Zapatero, who won the elections two weeks ago without getting an absolute majority, may form his second consecutive government with the backing of Basque regionalists, media reported Wednesday.

26 March 2008

MADRID - Spain's Socialist Prime Minister-elect Jose Luis Rodriguez Zapatero, who won the elections two weeks ago without getting an absolute majority, may form his second consecutive government with the backing of Basque regionalists, media reported Wednesday.

Socialist representative Jose Blanco was scheduled to continue talks with small regionalist and far-left parties Wednesday in an attempt to seek support for Zapatero's investiture as prime minister in early April, as well as stability for the new government.

The Socialists took 169 seats in the 350-member parliament, against 153 seats for the main opposition conservative Popular Party (PP), in the 9 March elections.

Zapatero was expected to take office with the backing of the six members of parliament representing the Basque region's governing Basque Nationalist Party (PNV).

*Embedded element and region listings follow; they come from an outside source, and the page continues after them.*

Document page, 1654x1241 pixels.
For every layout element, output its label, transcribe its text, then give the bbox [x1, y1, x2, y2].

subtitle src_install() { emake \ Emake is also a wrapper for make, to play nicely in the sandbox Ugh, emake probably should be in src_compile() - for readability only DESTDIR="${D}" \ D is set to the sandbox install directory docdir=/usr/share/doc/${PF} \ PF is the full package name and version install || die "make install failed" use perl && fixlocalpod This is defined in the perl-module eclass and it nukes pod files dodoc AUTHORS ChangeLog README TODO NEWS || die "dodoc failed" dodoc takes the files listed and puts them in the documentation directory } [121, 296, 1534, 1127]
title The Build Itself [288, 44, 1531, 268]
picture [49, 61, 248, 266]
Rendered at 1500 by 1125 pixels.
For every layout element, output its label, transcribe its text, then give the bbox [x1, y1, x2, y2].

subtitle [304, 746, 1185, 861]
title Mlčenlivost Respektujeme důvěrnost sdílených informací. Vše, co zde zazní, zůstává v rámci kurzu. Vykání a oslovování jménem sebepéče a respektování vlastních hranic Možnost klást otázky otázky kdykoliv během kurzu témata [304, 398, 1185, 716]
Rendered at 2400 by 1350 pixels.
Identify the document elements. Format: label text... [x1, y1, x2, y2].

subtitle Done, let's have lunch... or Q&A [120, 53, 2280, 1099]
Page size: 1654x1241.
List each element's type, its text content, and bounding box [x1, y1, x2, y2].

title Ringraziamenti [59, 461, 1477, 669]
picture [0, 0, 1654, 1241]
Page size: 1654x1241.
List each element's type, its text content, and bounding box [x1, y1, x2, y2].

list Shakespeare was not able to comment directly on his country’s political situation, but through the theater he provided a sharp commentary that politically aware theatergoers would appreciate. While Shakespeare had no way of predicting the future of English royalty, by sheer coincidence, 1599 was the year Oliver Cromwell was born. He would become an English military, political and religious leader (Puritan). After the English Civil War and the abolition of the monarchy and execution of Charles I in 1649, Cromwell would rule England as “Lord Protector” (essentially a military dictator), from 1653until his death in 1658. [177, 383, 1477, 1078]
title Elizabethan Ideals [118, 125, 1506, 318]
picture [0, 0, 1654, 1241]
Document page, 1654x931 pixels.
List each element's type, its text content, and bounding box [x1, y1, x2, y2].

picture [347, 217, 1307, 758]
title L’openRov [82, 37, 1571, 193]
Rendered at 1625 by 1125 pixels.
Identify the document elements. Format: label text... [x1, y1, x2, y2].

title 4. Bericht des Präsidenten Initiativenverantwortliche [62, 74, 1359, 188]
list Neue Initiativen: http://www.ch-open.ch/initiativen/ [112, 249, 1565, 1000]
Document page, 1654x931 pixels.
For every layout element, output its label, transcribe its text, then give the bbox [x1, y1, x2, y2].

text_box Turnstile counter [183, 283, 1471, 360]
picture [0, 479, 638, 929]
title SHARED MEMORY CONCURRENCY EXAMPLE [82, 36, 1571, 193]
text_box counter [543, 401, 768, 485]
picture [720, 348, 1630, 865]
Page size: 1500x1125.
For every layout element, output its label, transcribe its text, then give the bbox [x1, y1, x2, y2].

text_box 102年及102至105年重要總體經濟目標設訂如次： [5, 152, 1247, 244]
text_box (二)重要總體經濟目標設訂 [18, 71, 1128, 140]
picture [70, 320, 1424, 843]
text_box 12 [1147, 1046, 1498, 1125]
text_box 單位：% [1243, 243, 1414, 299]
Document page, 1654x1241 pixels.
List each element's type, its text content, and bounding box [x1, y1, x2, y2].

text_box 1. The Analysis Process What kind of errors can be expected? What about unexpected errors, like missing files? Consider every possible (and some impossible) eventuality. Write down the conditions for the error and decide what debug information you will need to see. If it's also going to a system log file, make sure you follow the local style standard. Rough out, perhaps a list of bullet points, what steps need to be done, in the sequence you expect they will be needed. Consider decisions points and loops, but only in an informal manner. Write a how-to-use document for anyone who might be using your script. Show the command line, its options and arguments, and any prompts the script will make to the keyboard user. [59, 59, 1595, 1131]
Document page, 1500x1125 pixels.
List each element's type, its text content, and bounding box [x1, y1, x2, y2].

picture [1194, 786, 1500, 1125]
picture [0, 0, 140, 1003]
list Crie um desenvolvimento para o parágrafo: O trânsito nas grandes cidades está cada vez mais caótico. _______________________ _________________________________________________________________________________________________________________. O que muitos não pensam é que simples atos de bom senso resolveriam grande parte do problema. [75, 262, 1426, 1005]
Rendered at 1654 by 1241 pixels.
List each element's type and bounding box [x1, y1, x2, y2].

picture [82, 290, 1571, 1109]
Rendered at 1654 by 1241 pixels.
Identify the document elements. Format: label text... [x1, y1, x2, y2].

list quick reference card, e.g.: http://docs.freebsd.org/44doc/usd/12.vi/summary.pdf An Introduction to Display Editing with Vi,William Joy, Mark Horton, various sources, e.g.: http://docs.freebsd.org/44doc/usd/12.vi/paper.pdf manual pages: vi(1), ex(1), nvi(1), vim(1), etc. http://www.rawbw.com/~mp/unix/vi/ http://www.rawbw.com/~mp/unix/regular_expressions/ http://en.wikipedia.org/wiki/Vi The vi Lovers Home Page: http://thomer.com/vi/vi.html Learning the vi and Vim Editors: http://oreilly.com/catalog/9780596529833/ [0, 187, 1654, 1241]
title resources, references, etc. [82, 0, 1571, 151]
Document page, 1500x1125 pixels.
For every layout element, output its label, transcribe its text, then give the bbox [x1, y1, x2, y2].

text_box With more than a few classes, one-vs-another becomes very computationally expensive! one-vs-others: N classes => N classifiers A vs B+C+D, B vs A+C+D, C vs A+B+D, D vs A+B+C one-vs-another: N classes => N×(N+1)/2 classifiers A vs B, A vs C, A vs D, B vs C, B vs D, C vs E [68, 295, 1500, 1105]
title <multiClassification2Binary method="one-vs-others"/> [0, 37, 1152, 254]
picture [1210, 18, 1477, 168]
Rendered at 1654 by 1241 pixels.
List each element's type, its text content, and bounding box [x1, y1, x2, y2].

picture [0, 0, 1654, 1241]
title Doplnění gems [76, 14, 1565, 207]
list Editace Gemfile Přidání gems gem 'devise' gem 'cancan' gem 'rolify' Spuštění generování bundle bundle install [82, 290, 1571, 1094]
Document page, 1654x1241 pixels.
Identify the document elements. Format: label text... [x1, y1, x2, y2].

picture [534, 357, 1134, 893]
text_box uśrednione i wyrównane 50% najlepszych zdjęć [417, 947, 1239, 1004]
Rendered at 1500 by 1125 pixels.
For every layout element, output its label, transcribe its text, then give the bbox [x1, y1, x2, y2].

The missing vote to achieve a sufficient majority might come from the Galician regionalist party BNG, according to the daily El Pais.

Zapatero had earlier governed with the support of smaller parties including the far-left Izquierda Unida and the Catalan separatist ERC.

The PNV, which is currently seeking autonomy bordering on independence for the Basque region, was expected to extract a heavy price for its support.

Basque Prime Minister Juan Jose Ibarretxe is planning a regional referendum on the Basques' right to decide their own future, a plan which the Socialists were hoping to bury by granting the region a wider measure of self-government.

The Basques already have the largest autonomy among Spain's 17 regions, including their own police force and the right to raise taxes.

Ibarretxe believes that the referendum would help to solve Spain's conflict of four decades with the militant separatist group ETA, which has killed more than 800 people.

The most recent victim, a former Socialist councillor, was shot dead two days before the elections.